Regarding my microcosm game idea where each viewpoint is rendered on the fly, in semi real time, here's a brain dump on the subject or ray tracing. I have been reading a lot on the subject of "interactive ray tracing" during my thanksgiving vacation. Mostly the papers by Ingo Wald, who apparently has done a lot of research into the subject. His 2004 thesis paper Realtime Ray Tracing and Interactive Global Illumination suggests that multiple frames per second can be achieved by:
- Tracing multiple "coherent" ray "packets" at once. (similar directions)
- SIMD instructions (SSE) to process multiple ray intersections at once
- Awareness of processor cache and predictable memory access (keep related data close together and minimize random memory access)
- Axis-aligned BSP trees (with SIMD traversal and early termination)
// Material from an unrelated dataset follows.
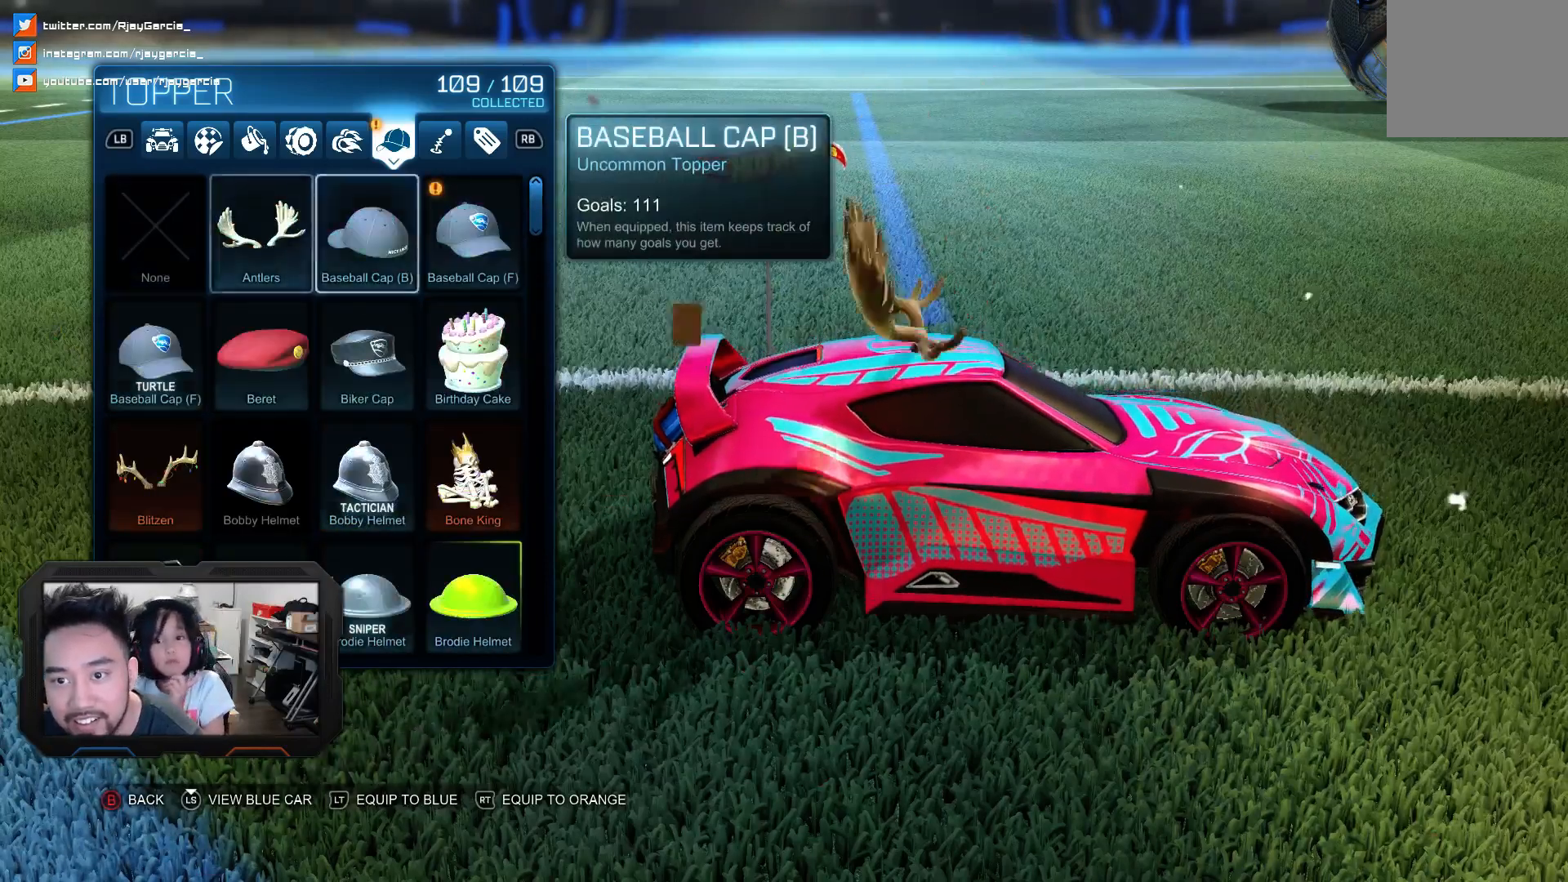
{"dt_ms": 500, "buttons": [], "left_stick": "center", "right_stick": "center", "events": [[67, "DPAD_RIGHT", "down"], [167, "DPAD_RIGHT", "up"]]}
- Optimal BSP construction using surface area heuristics
- "Instant Global Illumination" (IGI) using "vitual point lights" (VPLs) placed in a pre processing step.
- Optimal placment of the VPLs by using Quasi monte-carlo methods (importance sampling I think).
- Shadow rays are traced to these VPLs from the first bounce (screen rays) and averaged.
- Instead of sampling all VPLs at each hit, sample a small subset but change the subset for every pixel (interleaving)
- Blur the VPL samples together on regions of the image which are continuous (flat surfaces) to remove artifacts (he calls it discontinuity buffering)
My thoughts:
- His engine gets maybe 10 FPS spread across a small cluster of computers (back in 2004?).
- I have only one CPU and perhaps GPU to work with.
- I need only, say, 4 FPS (250ms from the time the user clicks to the time they see the next viewpoint).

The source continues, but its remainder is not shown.